◆ **TASK A**:
Answer these questions about the interview:
(i) In what year did Natalia start working in IT?
(ii) What departments did companies begin to open that included a lot of women?
(iii) Besides marketing, what field does the interview say many women have found themselves in?

◆ **EXCERPT TO READ**:
This is the second interview with our QA instructor, Natalia, in which she shares about her personal experience, her relationships within the company, and the difficulties and prospects for women working in technical fields.
During our first interview, you said that you started your career in IT more than 10 years ago. How has the industry changed over the years in relation to women?
I started in 2010, so 12 years ago. At the time, there were far fewer women in the tech sector. As a rule, when you begin thinking about technical direction, you start with development. Initially, it was really limited to development, but then companies began to open sales departments, which included a lot of women. These women got into product marketing as a result. With the development of new ramifications, new opportunities opened up for women, and there were more prospects. Given the creative female nature, very few women want to write code, so many have found themselves not only in marketing but also in UI/UX design, because they know how to communicate with customers. They can learn how to use the product from a customer perspective—where someone clicks, where they go, and what to expect.

Records contained in a dataset

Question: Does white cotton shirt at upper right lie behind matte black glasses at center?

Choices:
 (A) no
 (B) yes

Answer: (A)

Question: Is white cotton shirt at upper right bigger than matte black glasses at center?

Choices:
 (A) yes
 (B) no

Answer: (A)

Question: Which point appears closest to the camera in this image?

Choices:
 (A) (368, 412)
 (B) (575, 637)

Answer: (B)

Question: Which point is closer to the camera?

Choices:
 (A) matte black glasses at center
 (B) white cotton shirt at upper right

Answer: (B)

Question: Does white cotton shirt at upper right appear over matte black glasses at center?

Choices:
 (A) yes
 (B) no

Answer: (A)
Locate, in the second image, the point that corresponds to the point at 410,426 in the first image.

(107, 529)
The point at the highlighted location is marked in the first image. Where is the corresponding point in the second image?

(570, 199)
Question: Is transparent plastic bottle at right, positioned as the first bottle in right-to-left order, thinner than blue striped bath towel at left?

◆ **TASK B**: Please output the records from the line containing "Question: Is white" up to and including the last line of the records as a JSON list of strings, one string per line, with blank lines left out.

◆ **WRITTEN RESPONSE A**:
(i) 2010
(ii) Sales departments
(iii) UI/UX design

◆ **WRITTEN RESPONSE B**:
[
  "Question: Is white cotton shirt at upper right bigger than matte black glasses at center?",
  "Choices:",
  " (A) yes",
  " (B) no",
  "Answer: (A)",
  "Question: Which point appears closest to the camera in this image?",
  "Choices:",
  " (A) (368, 412)",
  " (B) (575, 637)",
  "Answer: (B)",
  "Question: Which point is closer to the camera?",
  "Choices:",
  " (A) matte black glasses at center",
  " (B) white cotton shirt at upper right",
  "Answer: (B)",
  "Question: Does white cotton shirt at upper right appear over matte black glasses at center?",
  "Choices:",
  " (A) yes",
  " (B) no",
  "Answer: (A)",
  "Locate, in the second image, the point that corresponds to the point at 410,426 in the first image.",
  "(107, 529)",
  "The point at the highlighted location is marked in the first image. Where is the corresponding point in the second image?",
  "(570, 199)",
  "Question: Is transparent plastic bottle at right, positioned as the first bottle in right-to-left order, thinner than blue striped bath towel at left?"
]